Spiritual Authority and Intimate Control: Churches as Laboratories of Political Obedience
DOI:
https://doi.org/10.65439/zzjj3c77Keywords:
spiritual authority, obedience, prosperity gospel, narcissistic leadership, political theologyAbstract
This article examines African churches as micro-laboratories of political obedience that subtly train believers in the same dispositions demanded by authoritarian states. Moving beyond crude denunciations of “manipulative pastors,” I draw on participant observation, sermon transcripts and pastoral counselling notes from urban Congolese congregations to show how spiritual authority structures everyday affect.
Building on Scripts of Warfare (Nsiangani, 2022), I argue that many church environments reproduce the triad identified in his household analysis: sacrificial subject, charismatic abuser and complicit bystander.
However, whereas Nsiangani focuses on family systems, I show how liturgical scripts, confessional practices and miracle narratives habituate believers to accept opaque decision-making, retroactive justification of harm and the redirection of anger away from leaders toward invisible enemies (demons, witches, “Jezebels”) or their own families when internalized bias is at play.

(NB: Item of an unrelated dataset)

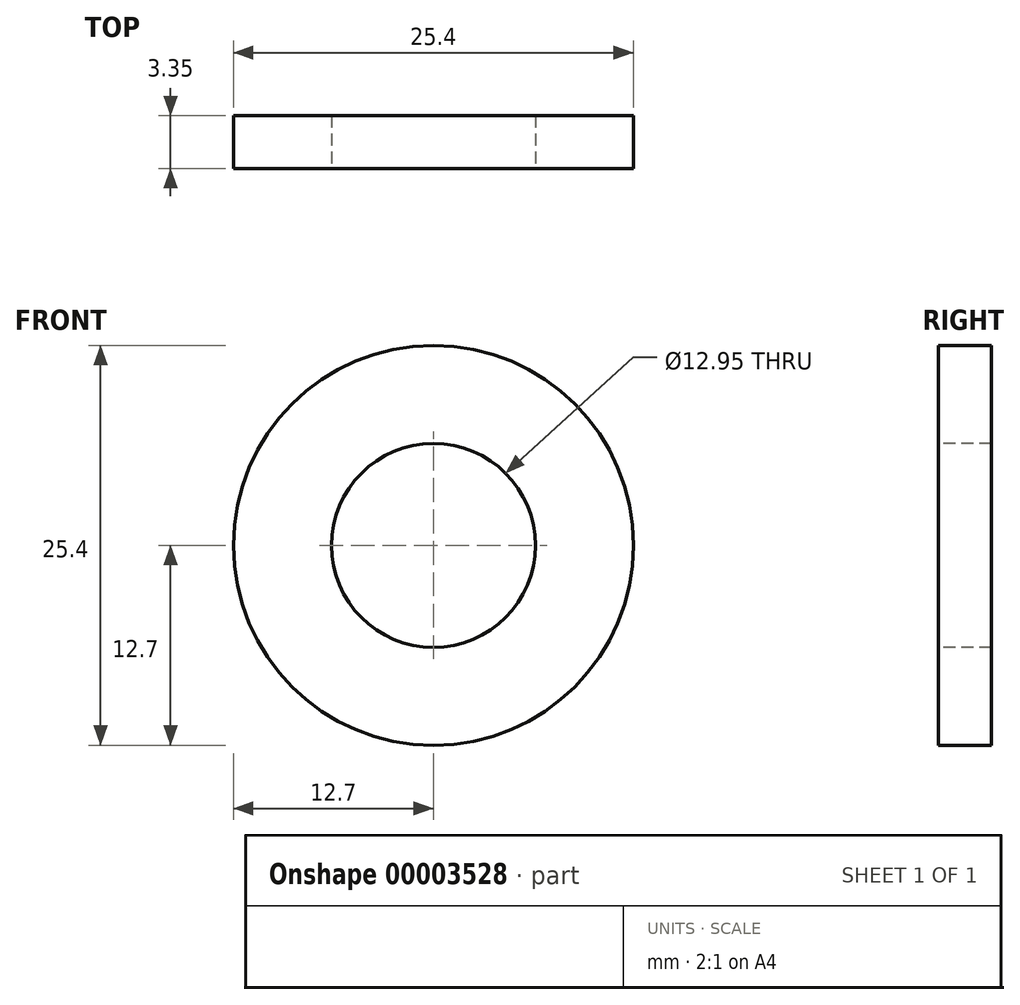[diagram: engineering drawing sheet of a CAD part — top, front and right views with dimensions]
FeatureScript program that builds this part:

I connect these dynamics to the long history of religious legitimation of empire described by Mawete (2022), tracing a line from Papal Bulls to prosperity-gospel covenants. The article concludes that churches can also become counter-laboratories of disobedience when they intentionally re-write liturgical and narrative scripts in the direction of mutual accountability and shared discernment, suggesting a research agenda on “de-imperial liturgies.”